**YOUR TASK:**
The result should be an exact copy of every record, with no pictures kept.

**Before-and-after object lists:**
*** Block opens ***

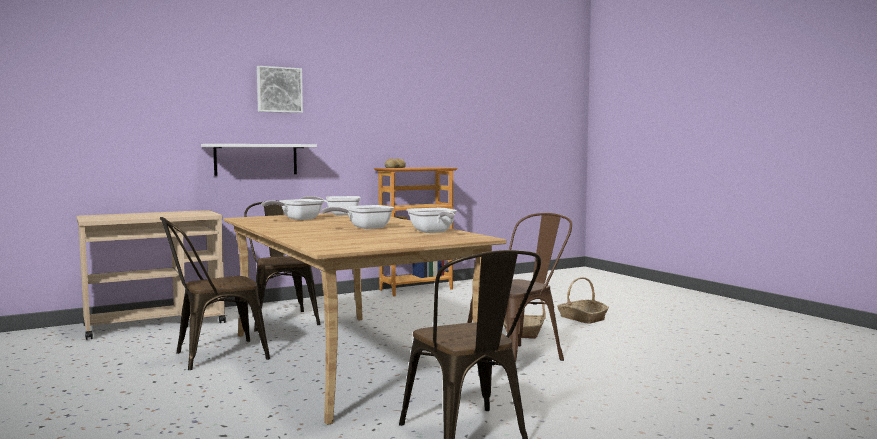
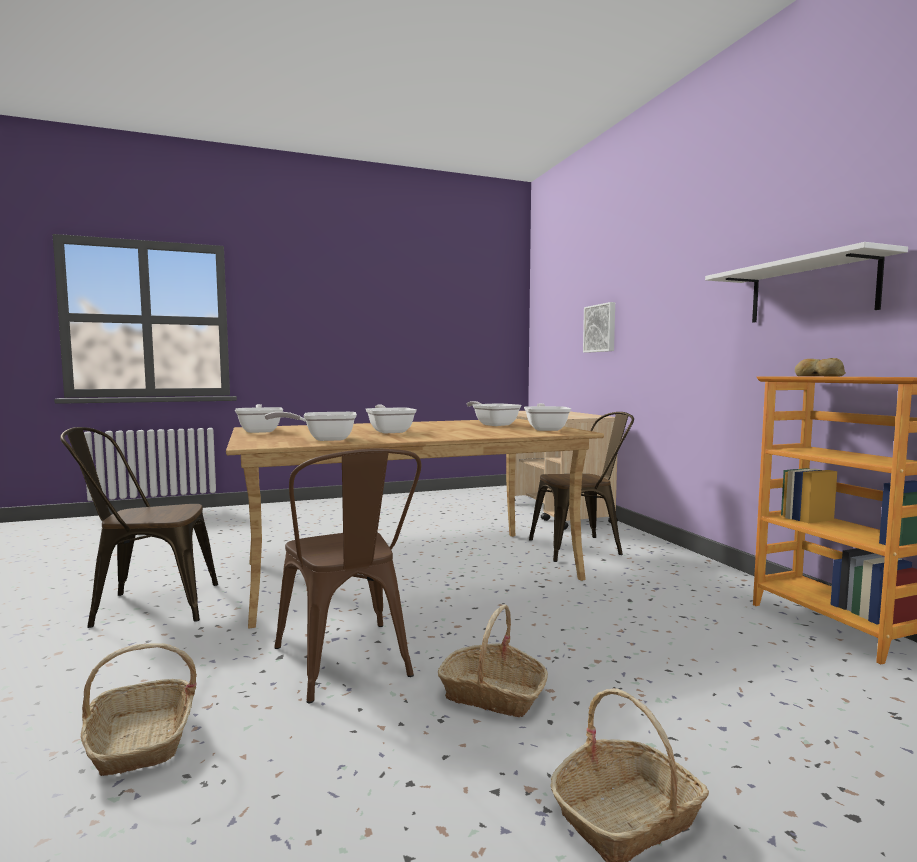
camera: 100 degrees right, 0 degrees up
brown chair [160,217,270,370] -> none
white shelf [201,144,317,176] -> white shelf moved to [705,242,908,323]
picture [257,66,303,113] -> picture moved to [583,302,615,353]
none -> basket [81,643,197,776]
none -> frying pan [235,404,283,433]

*** Block closes ***

**ANSWER AREA:**
camera: 100 degrees right, 0 degrees up
brown chair [160,217,270,370] -> none
white shelf [201,144,317,176] -> white shelf moved to [705,242,908,323]
picture [257,66,303,113] -> picture moved to [583,302,615,353]
none -> basket [81,643,197,776]
none -> frying pan [235,404,283,433]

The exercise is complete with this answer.